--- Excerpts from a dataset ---

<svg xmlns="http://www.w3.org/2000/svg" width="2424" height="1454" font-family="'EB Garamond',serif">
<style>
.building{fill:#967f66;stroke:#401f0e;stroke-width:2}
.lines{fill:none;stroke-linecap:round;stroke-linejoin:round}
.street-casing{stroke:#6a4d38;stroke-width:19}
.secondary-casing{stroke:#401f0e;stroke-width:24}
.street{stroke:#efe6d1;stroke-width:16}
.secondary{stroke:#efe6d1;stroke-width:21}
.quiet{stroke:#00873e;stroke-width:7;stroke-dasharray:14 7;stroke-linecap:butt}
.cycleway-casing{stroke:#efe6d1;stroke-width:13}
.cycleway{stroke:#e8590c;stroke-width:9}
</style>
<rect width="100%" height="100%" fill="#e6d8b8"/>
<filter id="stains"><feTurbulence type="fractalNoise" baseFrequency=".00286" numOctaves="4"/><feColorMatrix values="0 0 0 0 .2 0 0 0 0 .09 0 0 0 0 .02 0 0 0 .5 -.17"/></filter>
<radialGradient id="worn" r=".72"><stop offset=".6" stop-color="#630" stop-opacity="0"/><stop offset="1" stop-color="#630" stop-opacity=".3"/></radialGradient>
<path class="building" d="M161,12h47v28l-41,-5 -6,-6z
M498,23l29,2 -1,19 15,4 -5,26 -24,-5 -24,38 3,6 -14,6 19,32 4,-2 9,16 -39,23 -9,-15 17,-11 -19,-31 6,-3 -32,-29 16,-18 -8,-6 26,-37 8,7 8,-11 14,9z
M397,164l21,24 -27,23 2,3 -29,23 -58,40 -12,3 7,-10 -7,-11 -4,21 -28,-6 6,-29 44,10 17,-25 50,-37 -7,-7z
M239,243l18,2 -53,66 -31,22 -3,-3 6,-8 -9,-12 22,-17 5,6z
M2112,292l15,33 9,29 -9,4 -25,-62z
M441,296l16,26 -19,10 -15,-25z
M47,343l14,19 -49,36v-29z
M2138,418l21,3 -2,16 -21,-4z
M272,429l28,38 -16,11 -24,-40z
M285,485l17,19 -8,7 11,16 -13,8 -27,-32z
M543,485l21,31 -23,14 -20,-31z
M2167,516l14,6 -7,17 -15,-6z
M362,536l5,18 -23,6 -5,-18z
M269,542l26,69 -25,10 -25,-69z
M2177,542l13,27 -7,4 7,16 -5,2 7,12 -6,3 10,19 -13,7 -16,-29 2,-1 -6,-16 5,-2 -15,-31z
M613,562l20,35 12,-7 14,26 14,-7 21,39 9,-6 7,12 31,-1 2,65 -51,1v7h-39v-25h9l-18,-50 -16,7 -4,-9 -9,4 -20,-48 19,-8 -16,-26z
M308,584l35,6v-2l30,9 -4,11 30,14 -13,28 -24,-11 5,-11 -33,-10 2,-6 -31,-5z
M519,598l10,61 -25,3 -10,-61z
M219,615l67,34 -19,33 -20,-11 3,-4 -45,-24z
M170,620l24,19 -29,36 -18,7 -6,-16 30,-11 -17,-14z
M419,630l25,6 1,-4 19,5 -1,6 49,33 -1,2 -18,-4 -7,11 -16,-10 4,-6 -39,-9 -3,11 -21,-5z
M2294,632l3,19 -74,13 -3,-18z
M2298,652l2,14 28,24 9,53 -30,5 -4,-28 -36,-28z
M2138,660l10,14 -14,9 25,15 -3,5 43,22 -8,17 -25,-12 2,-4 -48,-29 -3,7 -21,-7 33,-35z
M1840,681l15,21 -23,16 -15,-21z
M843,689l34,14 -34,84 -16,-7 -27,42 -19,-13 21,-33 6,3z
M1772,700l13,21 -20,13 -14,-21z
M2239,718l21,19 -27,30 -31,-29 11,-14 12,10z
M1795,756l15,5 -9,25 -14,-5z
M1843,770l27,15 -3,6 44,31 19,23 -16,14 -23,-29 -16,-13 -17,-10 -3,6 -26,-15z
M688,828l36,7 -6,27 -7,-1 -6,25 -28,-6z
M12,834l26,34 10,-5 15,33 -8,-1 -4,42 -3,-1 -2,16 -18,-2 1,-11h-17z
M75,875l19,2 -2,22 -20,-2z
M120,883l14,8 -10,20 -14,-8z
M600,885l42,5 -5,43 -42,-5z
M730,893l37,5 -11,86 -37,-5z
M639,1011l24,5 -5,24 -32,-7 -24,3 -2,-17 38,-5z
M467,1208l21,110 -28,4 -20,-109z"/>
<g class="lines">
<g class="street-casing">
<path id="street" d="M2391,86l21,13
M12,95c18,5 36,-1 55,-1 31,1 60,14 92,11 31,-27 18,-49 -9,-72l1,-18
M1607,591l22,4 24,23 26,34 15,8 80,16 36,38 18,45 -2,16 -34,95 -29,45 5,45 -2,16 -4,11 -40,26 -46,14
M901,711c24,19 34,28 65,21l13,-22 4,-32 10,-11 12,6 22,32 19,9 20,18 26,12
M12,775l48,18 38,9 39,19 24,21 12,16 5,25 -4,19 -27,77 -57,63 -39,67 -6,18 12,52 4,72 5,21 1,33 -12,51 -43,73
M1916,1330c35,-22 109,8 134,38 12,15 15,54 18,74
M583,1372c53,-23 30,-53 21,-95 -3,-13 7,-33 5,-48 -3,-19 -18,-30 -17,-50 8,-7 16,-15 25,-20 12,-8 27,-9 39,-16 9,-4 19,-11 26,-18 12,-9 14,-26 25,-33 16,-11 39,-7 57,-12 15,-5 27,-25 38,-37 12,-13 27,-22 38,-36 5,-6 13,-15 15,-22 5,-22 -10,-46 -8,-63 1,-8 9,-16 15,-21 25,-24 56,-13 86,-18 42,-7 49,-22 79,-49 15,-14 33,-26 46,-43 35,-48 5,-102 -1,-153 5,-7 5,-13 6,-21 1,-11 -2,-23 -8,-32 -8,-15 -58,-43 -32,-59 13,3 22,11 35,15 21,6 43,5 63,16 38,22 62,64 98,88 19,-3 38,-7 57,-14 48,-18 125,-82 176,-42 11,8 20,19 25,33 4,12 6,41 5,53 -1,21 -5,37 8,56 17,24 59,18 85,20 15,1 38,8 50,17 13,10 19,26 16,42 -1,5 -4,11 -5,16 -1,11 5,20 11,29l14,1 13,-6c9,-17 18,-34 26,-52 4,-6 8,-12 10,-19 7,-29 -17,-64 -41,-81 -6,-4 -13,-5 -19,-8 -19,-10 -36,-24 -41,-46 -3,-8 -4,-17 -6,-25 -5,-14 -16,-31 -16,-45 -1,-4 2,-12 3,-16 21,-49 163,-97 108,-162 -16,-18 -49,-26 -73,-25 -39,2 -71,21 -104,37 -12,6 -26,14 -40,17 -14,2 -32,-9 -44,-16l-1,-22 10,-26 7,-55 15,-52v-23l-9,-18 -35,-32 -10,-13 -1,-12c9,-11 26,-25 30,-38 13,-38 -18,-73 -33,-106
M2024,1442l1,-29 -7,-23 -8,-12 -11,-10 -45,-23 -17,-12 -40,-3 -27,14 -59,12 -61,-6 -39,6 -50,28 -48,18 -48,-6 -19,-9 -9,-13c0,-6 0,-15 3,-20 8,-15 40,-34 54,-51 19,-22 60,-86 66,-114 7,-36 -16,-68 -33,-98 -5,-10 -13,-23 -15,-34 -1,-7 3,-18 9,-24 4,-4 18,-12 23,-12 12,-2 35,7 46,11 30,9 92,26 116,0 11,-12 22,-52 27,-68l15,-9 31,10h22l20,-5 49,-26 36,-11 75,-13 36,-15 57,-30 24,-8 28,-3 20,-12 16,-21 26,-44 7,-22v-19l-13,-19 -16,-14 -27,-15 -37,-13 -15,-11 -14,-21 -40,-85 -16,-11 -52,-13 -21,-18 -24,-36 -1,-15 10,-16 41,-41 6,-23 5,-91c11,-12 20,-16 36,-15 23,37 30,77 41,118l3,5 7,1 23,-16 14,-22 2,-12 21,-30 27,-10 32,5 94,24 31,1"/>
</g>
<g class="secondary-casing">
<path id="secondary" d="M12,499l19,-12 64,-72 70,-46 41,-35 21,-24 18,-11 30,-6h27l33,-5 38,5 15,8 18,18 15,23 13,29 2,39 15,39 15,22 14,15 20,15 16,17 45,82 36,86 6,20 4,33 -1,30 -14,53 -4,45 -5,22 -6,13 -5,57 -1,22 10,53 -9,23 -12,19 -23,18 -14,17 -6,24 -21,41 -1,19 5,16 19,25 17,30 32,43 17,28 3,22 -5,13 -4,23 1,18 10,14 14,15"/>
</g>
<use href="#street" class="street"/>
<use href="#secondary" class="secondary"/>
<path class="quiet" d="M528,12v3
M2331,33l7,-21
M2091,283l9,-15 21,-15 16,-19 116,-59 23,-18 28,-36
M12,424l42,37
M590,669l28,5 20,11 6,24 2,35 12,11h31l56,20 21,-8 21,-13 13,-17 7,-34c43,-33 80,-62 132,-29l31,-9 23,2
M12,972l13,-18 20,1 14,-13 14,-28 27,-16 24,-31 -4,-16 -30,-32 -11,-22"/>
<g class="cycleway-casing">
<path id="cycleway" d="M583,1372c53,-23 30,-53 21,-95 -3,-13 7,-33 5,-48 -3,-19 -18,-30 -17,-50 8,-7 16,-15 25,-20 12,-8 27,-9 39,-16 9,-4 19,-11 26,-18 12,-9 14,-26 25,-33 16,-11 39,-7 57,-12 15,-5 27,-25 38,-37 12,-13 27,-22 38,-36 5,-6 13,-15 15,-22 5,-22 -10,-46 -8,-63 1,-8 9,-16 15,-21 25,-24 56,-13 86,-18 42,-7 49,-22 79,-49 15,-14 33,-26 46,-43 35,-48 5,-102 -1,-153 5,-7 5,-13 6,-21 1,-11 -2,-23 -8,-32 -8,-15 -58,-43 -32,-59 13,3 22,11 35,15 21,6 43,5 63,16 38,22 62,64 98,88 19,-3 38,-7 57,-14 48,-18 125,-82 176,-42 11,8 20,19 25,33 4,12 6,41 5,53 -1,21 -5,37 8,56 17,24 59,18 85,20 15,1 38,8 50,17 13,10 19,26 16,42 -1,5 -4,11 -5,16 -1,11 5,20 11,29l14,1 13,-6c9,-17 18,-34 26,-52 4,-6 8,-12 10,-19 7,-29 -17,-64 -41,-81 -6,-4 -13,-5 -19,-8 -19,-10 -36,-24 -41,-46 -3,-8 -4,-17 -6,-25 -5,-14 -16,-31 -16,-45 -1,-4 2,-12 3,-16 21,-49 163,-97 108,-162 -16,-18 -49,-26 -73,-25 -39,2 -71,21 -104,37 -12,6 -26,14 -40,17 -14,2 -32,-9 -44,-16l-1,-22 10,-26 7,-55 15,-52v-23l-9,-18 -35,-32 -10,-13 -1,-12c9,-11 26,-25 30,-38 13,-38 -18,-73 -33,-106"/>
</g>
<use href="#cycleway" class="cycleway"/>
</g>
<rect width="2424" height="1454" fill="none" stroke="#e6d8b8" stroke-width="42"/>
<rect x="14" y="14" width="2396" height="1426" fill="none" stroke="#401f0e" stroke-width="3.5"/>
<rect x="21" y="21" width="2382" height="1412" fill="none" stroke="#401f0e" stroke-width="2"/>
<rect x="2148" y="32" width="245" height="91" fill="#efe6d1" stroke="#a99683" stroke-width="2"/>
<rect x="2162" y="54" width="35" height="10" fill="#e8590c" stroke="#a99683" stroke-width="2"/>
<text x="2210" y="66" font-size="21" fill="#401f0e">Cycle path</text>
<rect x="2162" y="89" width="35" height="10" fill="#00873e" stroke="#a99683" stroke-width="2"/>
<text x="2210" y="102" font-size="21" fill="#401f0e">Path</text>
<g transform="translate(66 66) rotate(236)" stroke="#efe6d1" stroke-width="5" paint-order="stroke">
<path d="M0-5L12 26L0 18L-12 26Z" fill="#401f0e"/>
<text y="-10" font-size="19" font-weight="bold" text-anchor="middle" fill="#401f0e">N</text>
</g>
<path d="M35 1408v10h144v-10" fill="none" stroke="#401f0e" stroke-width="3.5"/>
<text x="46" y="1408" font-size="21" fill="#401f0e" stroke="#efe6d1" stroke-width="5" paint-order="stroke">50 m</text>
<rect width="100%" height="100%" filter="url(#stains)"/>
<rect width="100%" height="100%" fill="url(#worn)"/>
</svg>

--- Your instructions ---
Out of the records above, pull the lines that include the word "worn".

--- Exercise response ---
<radialGradient id="worn" r=".72"><stop offset=".6" stop-color="#630" stop-opacity="0"/><stop offset="1" stop-color="#630" stop-opacity=".3"/></radialGradient>
<rect width="100%" height="100%" fill="url(#worn)"/>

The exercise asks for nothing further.